I think as diabetics we all need to study our days. Honestly let's look at what we are doing and troubleshoot in a way that works for your life. Find a way to keep your sugars in as good of control as you can by putting forth honest effort. Don’t use the excuse that I am so tired of hearing, “my diabetes is different”. Honestly, my friends, everyone’s diabetes is different. That is the point I am trying to make, find out what works for you and your diabetes. Honestly people, the term “brittle diabetic”, is in my opinion simply non- compliance. Your sugars are erratic because of your behavior. If you are honest with yourself, you will know I am right. Eating 3 donuts for breakfast will have serious consequences of your sugars. Over blousing to correct the high from those 3 donuts, will cause a low which will then send you into panic mode, because who likes to feel low? (Hint nobody).

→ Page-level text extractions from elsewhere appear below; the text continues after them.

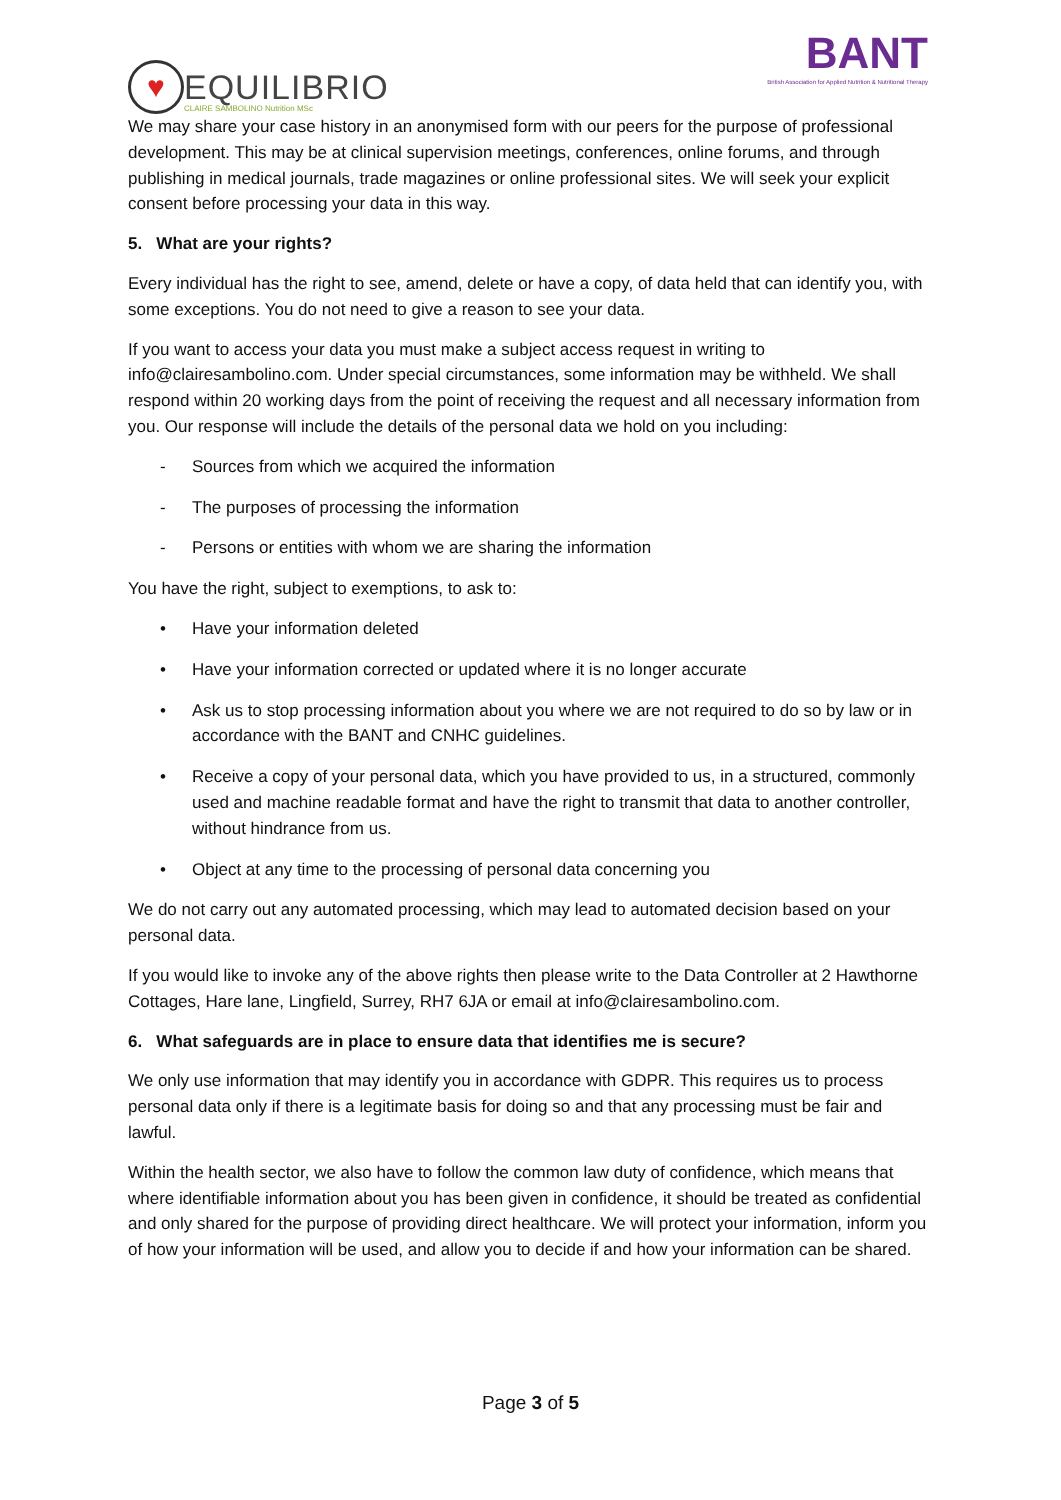♥
EQUILIBRIO
CLAIRE SAMBOLINO Nutrition MSc
BANT
British Association for Applied Nutrition & Nutritional Therapy
We may share your case history in an anonymised form with our peers for the purpose of professional development. This may be at clinical supervision meetings, conferences, online forums, and through publishing in medical journals, trade magazines or online professional sites. We will seek your explicit consent before processing your data in this way.
5. What are your rights?
Every individual has the right to see, amend, delete or have a copy, of data held that can identify you, with some exceptions. You do not need to give a reason to see your data.
If you want to access your data you must make a subject access request in writing to info@clairesambolino.com. Under special circumstances, some information may be withheld. We shall respond within 20 working days from the point of receiving the request and all necessary information from you. Our response will include the details of the personal data we hold on you including:
- Sources from which we acquired the information
- The purposes of processing the information
- Persons or entities with whom we are sharing the information
You have the right, subject to exemptions, to ask to:
• Have your information deleted
• Have your information corrected or updated where it is no longer accurate
• Ask us to stop processing information about you where we are not required to do so by law or in accordance with the BANT and CNHC guidelines.
• Receive a copy of your personal data, which you have provided to us, in a structured, commonly used and machine readable format and have the right to transmit that data to another controller, without hindrance from us.
• Object at any time to the processing of personal data concerning you
We do not carry out any automated processing, which may lead to automated decision based on your personal data.
If you would like to invoke any of the above rights then please write to the Data Controller at 2 Hawthorne Cottages, Hare lane, Lingfield, Surrey, RH7 6JA or email at info@clairesambolino.com.
6. What safeguards are in place to ensure data that identifies me is secure?
We only use information that may identify you in accordance with GDPR. This requires us to process personal data only if there is a legitimate basis for doing so and that any processing must be fair and lawful.
Within the health sector, we also have to follow the common law duty of confidence, which means that where identifiable information about you has been given in confidence, it should be treated as confidential and only shared for the purpose of providing direct healthcare. We will protect your information, inform you of how your information will be used, and allow you to decide if and how your information can be shared.
Page 3 of 5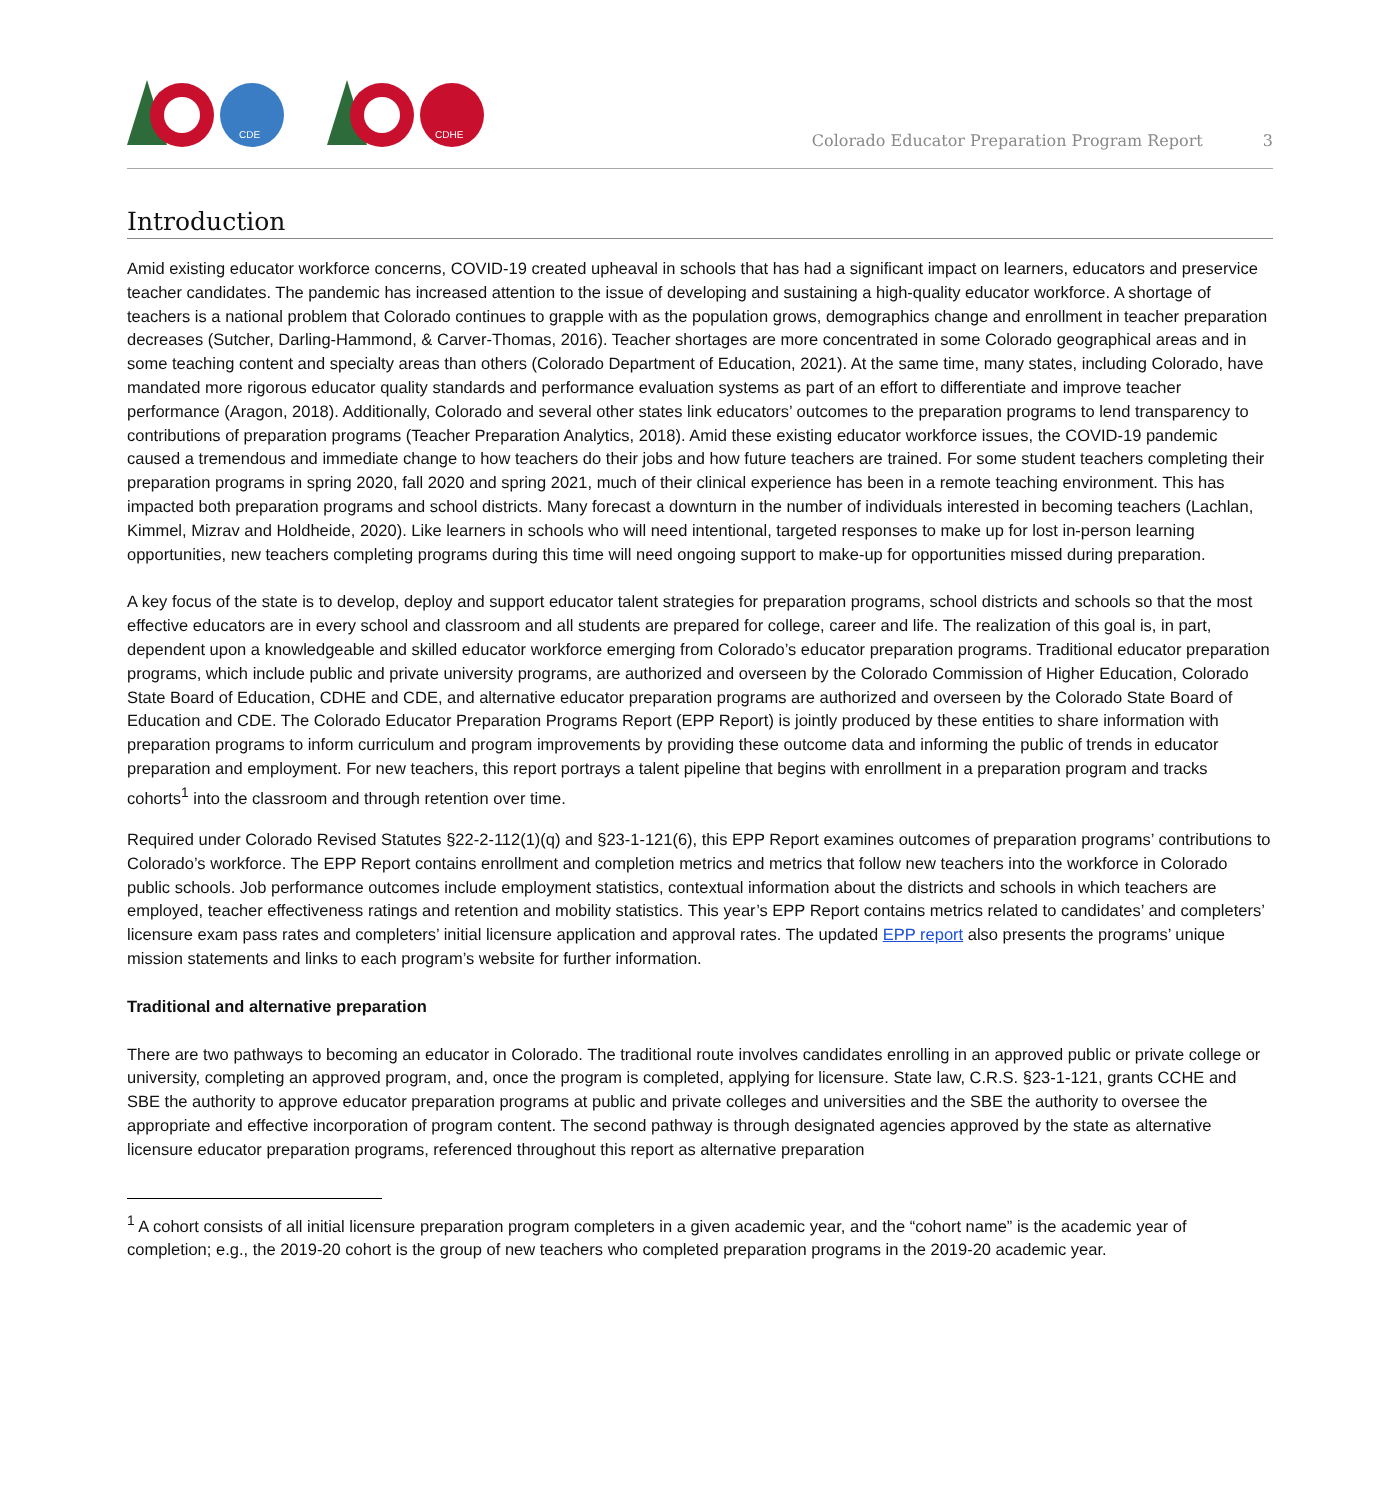CDE
CDHE
Colorado Educator Preparation Program Report 3
Introduction
Amid existing educator workforce concerns, COVID-19 created upheaval in schools that has had a significant impact on learners, educators and preservice teacher candidates. The pandemic has increased attention to the issue of developing and sustaining a high-quality educator workforce. A shortage of teachers is a national problem that Colorado continues to grapple with as the population grows, demographics change and enrollment in teacher preparation decreases (Sutcher, Darling-Hammond, & Carver-Thomas, 2016). Teacher shortages are more concentrated in some Colorado geographical areas and in some teaching content and specialty areas than others (Colorado Department of Education, 2021). At the same time, many states, including Colorado, have mandated more rigorous educator quality standards and performance evaluation systems as part of an effort to differentiate and improve teacher performance (Aragon, 2018). Additionally, Colorado and several other states link educators’ outcomes to the preparation programs to lend transparency to contributions of preparation programs (Teacher Preparation Analytics, 2018). Amid these existing educator workforce issues, the COVID-19 pandemic caused a tremendous and immediate change to how teachers do their jobs and how future teachers are trained. For some student teachers completing their preparation programs in spring 2020, fall 2020 and spring 2021, much of their clinical experience has been in a remote teaching environment. This has impacted both preparation programs and school districts. Many forecast a downturn in the number of individuals interested in becoming teachers (Lachlan, Kimmel, Mizrav and Holdheide, 2020). Like learners in schools who will need intentional, targeted responses to make up for lost in-person learning opportunities, new teachers completing programs during this time will need ongoing support to make-up for opportunities missed during preparation.
A key focus of the state is to develop, deploy and support educator talent strategies for preparation programs, school districts and schools so that the most effective educators are in every school and classroom and all students are prepared for college, career and life. The realization of this goal is, in part, dependent upon a knowledgeable and skilled educator workforce emerging from Colorado’s educator preparation programs. Traditional educator preparation programs, which include public and private university programs, are authorized and overseen by the Colorado Commission of Higher Education, Colorado State Board of Education, CDHE and CDE, and alternative educator preparation programs are authorized and overseen by the Colorado State Board of Education and CDE. The Colorado Educator Preparation Programs Report (EPP Report) is jointly produced by these entities to share information with preparation programs to inform curriculum and program improvements by providing these outcome data and informing the public of trends in educator preparation and employment. For new teachers, this report portrays a talent pipeline that begins with enrollment in a preparation program and tracks cohorts<sup>1</sup> into the classroom and through retention over time.
Required under Colorado Revised Statutes §22-2-112(1)(q) and §23-1-121(6), this EPP Report examines outcomes of preparation programs’ contributions to Colorado’s workforce. The EPP Report contains enrollment and completion metrics and metrics that follow new teachers into the workforce in Colorado public schools. Job performance outcomes include employment statistics, contextual information about the districts and schools in which teachers are employed, teacher effectiveness ratings and retention and mobility statistics. This year’s EPP Report contains metrics related to candidates’ and completers’ licensure exam pass rates and completers’ initial licensure application and approval rates. The updated EPP report also presents the programs’ unique mission statements and links to each program’s website for further information.
Traditional and alternative preparation
There are two pathways to becoming an educator in Colorado. The traditional route involves candidates enrolling in an approved public or private college or university, completing an approved program, and, once the program is completed, applying for licensure. State law, C.R.S. §23-1-121, grants CCHE and SBE the authority to approve educator preparation programs at public and private colleges and universities and the SBE the authority to oversee the appropriate and effective incorporation of program content. The second pathway is through designated agencies approved by the state as alternative licensure educator preparation programs, referenced throughout this report as alternative preparation
<sup>1</sup> A cohort consists of all initial licensure preparation program completers in a given academic year, and the “cohort name” is the academic year of completion; e.g., the 2019-20 cohort is the group of new teachers who completed preparation programs in the 2019-20 academic year.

And then you overeat and go high from panic eating to fix the low and the cycle starts all over again. This up and down cycle always has a beginning that if you take the time to find it, you can correct it. 

Diabetes does not have to run or ruin your life. Diabetes does suck for us all but I know if I can do this, if I can live a normal life and I can deal with the ups and downs that at times I can’t explain, so can you! Don’t blame yourself for making mistakes from time to time, we all do. Don’t beat yourself up for having a bad day. Simply take a breath, try to find out why you are having a bad day, and do what you can to make it better. Stop, breathe, and know you are not alone.